We acclimated 40 individuals each from MON, NAP, and POL in common garden aquaria using the flow-through filtered seawater system at the California Polytechnic State University Research Pier in Avila, California (35.169817 N, 120.740838 W). Additionally, an experimental reciprocal cross between MON and NAP was created with 7 individuals from both sites. The wild-collected adults were acclimated for 7 to 10 months, fed identical diets of mixed seafood (scallops, shrimp, blue mussels, and squid) and then cross-bred within 92 Liter common aquaria. Because all offspring were reared in a common garden and thus environmental conditions were identical, differences in their gene expression can largely be attributed to genetic and/or multi-generational epigenetic differences between populations (Christie et al., 2016; Roberge et al., 2008). A small subset of these differentially expressed genes may also be driven by maternal or paternal effects (Mousseau & Fox, 1998; Wolf & Wade, 2009). In total, these four experimental crosses used 134 adult whelks.
We separated roughly 500-1000 veliger larvae (F1 offspring) from each egg capsule from the maternal egg capsule tissue for use in subsequent RNA extraction and sequencing. Thus, each “sample” in our analyses represents a pool of larvae from a single egg capsule.

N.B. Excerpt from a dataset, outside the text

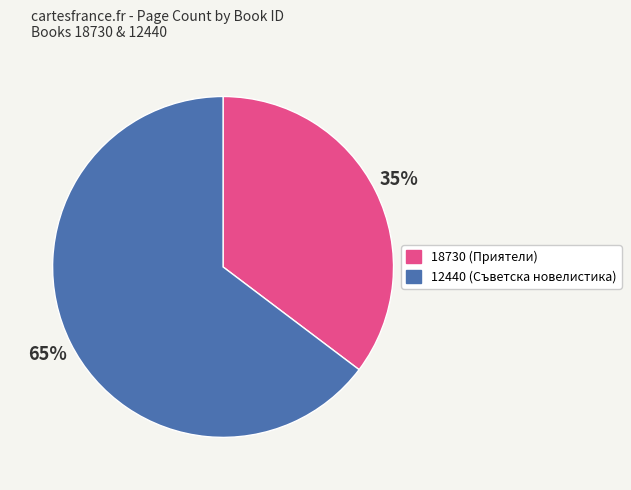

To the nearest percent, what is the combined percentage of 12440 and 18730?

100%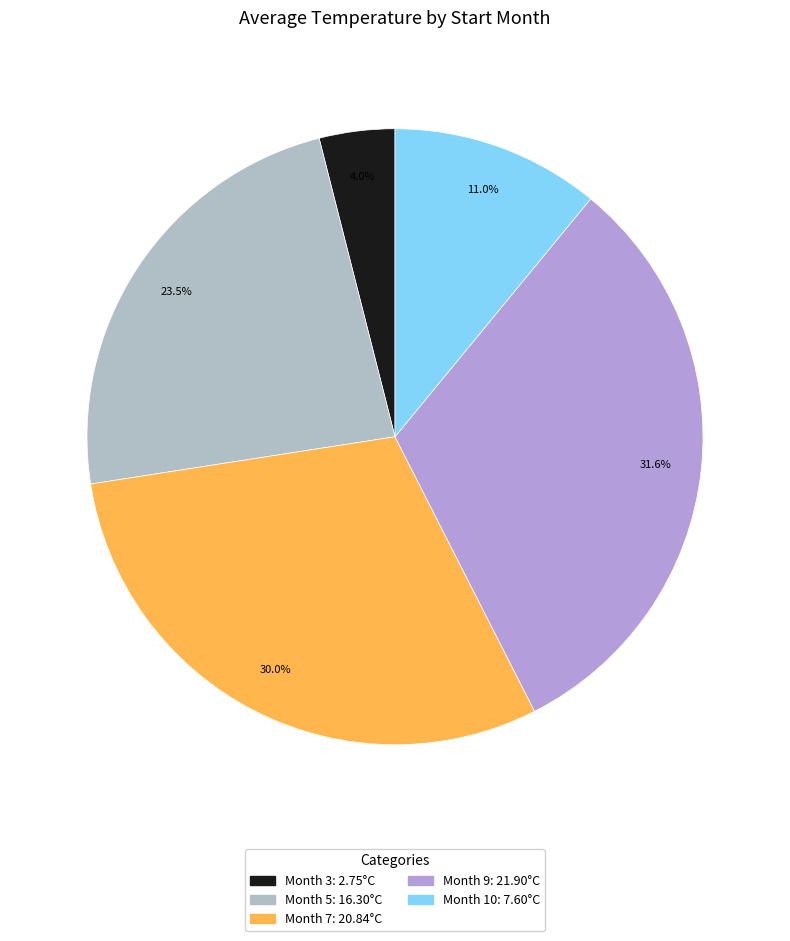

Count the number of slices in the pie.

5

SNP variants on reads aligned to the de novo transcriptome (Daniels et al., 2023) were identified using ANGSD (Korneliussen et al., 2014), a maximum likelihood approach to identify major and minor alleles (Skotte et al., 2012), the GATK genotyping algorithm (Van der Auwera & O’Connor, 2020), and a uniform prior. Bases were only retained if they had a Phred-scaled quality score of at least 20. Genotypes with a posterior probability of less than 95% and/or a depth less than 20 in an individual or less than 100 across all individuals were removed, and only loci genotyped in every individual were retained. Lastly, we removed any loci with a minor allele frequency of less than 0.05 in every population using the R package snpR/1.2.79 (Hemstrom & Jones, 2022). Because selection at putatively adaptive loci can often manifest as down-stream changes in expression, we also identified SNP variants that occurred on differentially expressed contigs between MON and NAP. Although genetic changes to expression are due to changes at nearby cis or distant trans regulatory elements, we identified SNPs within the DEGs to search for functional (structural) differences in the genes themselves. We called 122,599 SNPs directly from the RNA-seq data using ANGSD (Korneliussen et al., 2014), of which 4,168 were located on DEG contigs (see SI methods and Table S1 for filtering details). After SNP calling and filtering (Hemstrom et al., 2024), 94,654 SNP loci were identified throughout the transcriptome (hereafter “all-SNPs”) with 3,118 loci located on DEG contigs (hereafter “DEG-SNPs”).